Die Miete kann in jedem Falle in Naturalien ausgedrückt werden.
(2) Die Vergütung für das zugeteilte lebende oder tote Inventar
und andere Einrichtungen ist nach den Richtlinien festzusetzen, die
die Landesnationalausschüsse ausarbeiten und das Landwirtschaftsministerium
genehmigt.
§11
(1) Die festgesetzte Vergütung wird abgezahlt:
1. auf einmal spätestens innerhalb von 12 Monaten seit der Besitzübernahme
der Zuteilung in Geld oder in Naturalien, oder
2. in Geld. oder in Naturalienraten, und zwar:
a) 10 % der Vergütung für den Boden und für das Zubehör
ist bei der Übernahme des zugeteilten Bodens zu zahlen.
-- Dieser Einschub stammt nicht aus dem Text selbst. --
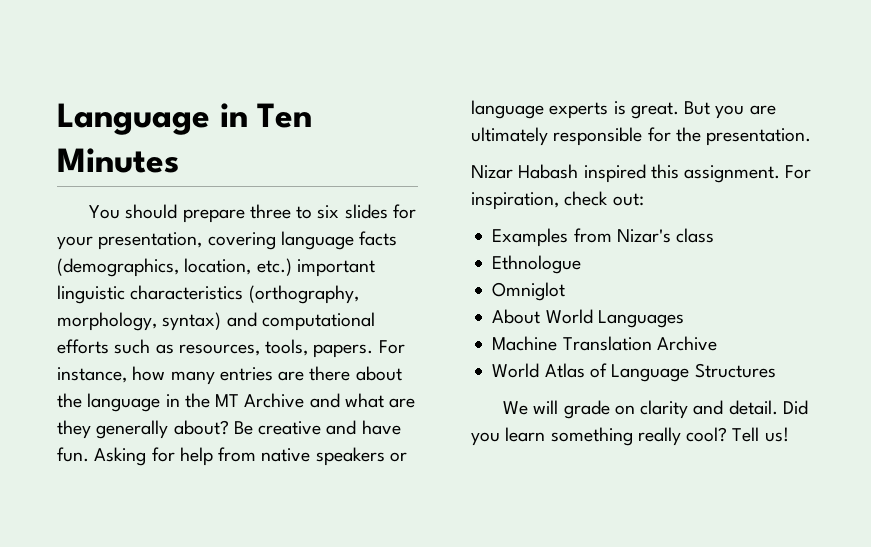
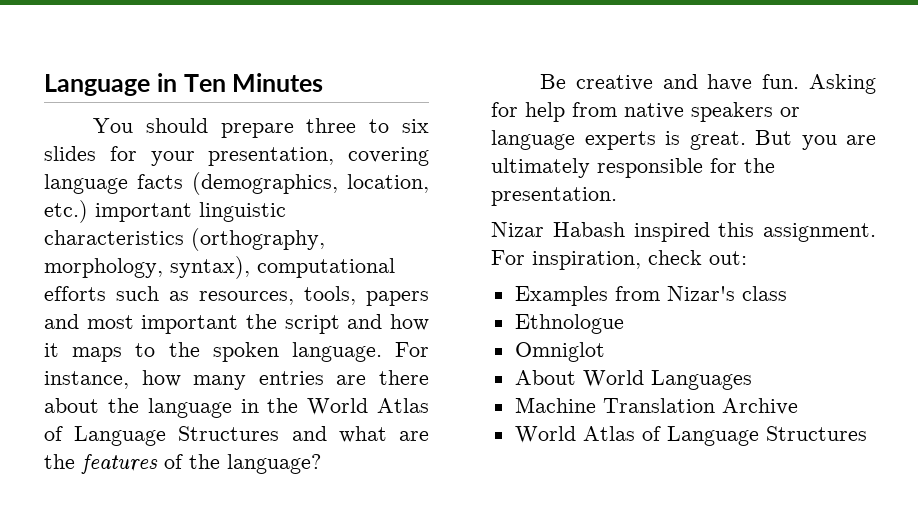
[162,312,257,331] syntax) and -> [170,256,250,279] syntax),
[313,344,374,358] papers. -> [366,291,429,306] [44,314,429,334] [44,342,382,362] papers and most important the script and how it maps to the spoken language.
[215,393,416,408] [57,420,229,439] MT Archive and what are they generally about? -> [307,398,429,415] [44,426,429,446] [44,454,321,474] World Atlas of Language Structures and what are the features of the language? //
[502,400,808,419] [471,427,789,446] // We will grade on clarity and detail. Did you learn something really cool? Tell us! -> (867, 433) none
Auf Antrag
der örtlichen Bauernkommission, der schon im Zuteilungsplan (§9)
einzureichen ist, kann der Nationale Bodenfond den Aufschub der ersten
Rate auf höchstens drei Jahre bewilligen;
b) die Restzahlung der Vergütung ist fällig nach einem Abzahlungsplan,
der vom Nationalen Bodenfond ausgefertigt wird, spätestens innerhalb
von 15 Jahren vom Tage der Übernahme des zugeteilten Eigentums.
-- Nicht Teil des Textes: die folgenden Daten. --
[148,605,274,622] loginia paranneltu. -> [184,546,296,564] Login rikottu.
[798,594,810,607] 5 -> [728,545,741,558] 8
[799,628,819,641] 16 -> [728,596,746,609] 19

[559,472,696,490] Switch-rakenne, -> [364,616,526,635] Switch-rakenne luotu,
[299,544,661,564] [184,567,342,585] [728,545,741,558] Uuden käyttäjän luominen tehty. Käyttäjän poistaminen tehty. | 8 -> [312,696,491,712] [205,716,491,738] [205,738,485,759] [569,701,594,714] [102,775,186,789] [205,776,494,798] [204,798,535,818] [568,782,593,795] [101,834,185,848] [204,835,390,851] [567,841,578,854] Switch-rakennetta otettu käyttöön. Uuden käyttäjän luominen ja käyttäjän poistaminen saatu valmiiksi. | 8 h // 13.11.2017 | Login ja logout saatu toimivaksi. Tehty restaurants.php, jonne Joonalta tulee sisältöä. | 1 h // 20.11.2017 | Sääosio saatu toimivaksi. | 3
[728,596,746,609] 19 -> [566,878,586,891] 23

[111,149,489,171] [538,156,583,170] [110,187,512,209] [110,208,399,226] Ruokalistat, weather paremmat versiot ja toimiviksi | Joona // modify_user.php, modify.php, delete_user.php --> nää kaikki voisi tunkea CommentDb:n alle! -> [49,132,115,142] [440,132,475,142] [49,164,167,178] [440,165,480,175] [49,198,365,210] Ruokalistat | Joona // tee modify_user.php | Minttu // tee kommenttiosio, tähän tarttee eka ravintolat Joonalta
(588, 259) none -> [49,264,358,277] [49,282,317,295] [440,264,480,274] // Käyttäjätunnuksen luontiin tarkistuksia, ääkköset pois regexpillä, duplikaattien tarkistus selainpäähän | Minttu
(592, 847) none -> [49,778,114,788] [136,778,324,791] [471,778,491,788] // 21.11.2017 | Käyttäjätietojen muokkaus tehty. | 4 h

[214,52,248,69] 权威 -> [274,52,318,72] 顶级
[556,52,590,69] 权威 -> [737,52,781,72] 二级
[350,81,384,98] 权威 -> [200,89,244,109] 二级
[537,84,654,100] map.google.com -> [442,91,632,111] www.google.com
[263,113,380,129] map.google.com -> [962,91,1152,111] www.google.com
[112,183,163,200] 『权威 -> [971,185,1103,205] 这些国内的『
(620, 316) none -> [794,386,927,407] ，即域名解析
(2) In besonders berücksichtigungswerten und sozial begründeten
Fälle. kann der Nationale Bodenfond auf Antrag der Bauernkommission
dem Zuteilungsempfänger die Vergütung erlassen und das betreffende
landwirtschaftliche Vermögen vor allem Personen, die ein Vorzugsrecht
auf Zuteilung (§7 Abs. 6) haben, unentgeldlidt zuteilen.
§12
Die Vergütung zahlen die Zuteilungsempfänger an den Nationalen
Bodenfonds nach einem von ihm erlassenen Plan. Sie wird zur Abdeckung
der Schulden und Verpflichtungen verwendet, die auf dem konfiszierten
Vermögen ruhen, soweit diese Schulden und Verpflichtungen anerkannt
und übernommen werden, weiterhin zum Ersatz der Kriegsschäden
und der Schäden, die dem Vermögen von Personen, welche während
der Zeit der Okkupation aus nationalen, politischen und rassischen Gründen
verfolgt wurden, zugefügt wurden, zur Hebung der landwirtschaftlichen
Produktion und für die Innenkolonisation. Eventuelle Überschüsse
des Nationalen Bodenfonds fallen an die Staatskasse.
§
13
(1) In der nach §10 festgesetzten Vergütung sind alle Ausgaben
und Gebühren, die mit der Konfiskation (§1), der Zuteilung
(§7) und der bücherlichen Übertragung des konfiszierten
Vermögens verbunden sind, einbegriffen.
(2) Die Eintragung der Zuteilung in die Grundbücher besorgt der
Nationale Bodenfond auf eigene Kosten.
(3) Die Vermögensübertragungen nach diesem Dekret sind von
Gebühren und Abgaben befreit.
§14
Dieses Dekret tritt in den Ländern Böhmen und Mähren-Schlesien
mit dem Tage der Verkündigung in Kraft; seine Durchführung
obliegt den Ministern der Landwirtschaft, der Finanzen, der Justiz,
des Inneren und für Ernährung.
Dr. Benesch
Fierlinger
Nosek,
Dr Stransky
Dr. Srobar, Duris
Majer
(alle
Unterschriften sind als „eigenhändig" gekennzeichnet).
Das Dekret
wurde veröffentlicht am 23. Juni 1945.
In
der Slowakei war die entsprechende Regelung durch die Verordnung des
Präsidiums des Slowakischen Nationalrates vom 27. Februar 1945
(Slg. d. Vo. des Slowakischen Nationalrates Nr. 4) getroffen worden;
an ihre Stelle trat die Verordnung des Slowakischen Nationalrates vom
23. August 1945 (Slg. d. Vo. des Slowakischen Nationalrates Nr. 104),
deren Wortlaut im wesentlichen dem vorstehenden Dekret entspricht (abgeändert
durch die Vo. des Slowakischem Nationalrates vom 14. Mai 1946, Slg.
d. Vo. des Slowakischen Nationalrats. Nr. 64, und vom 19. Dezember 1947,
Slg. d. Vo. des Slowakischen Nationalrates Nr. 89). Der vollständige
Wortlaut dieser Verordnung wurde durch die Bekanntmachung vom 24. Dezember
1947 (Slg. d. Vo. des Slowakischen Nationalrats. Nr. 1/1948) veröffentlicht.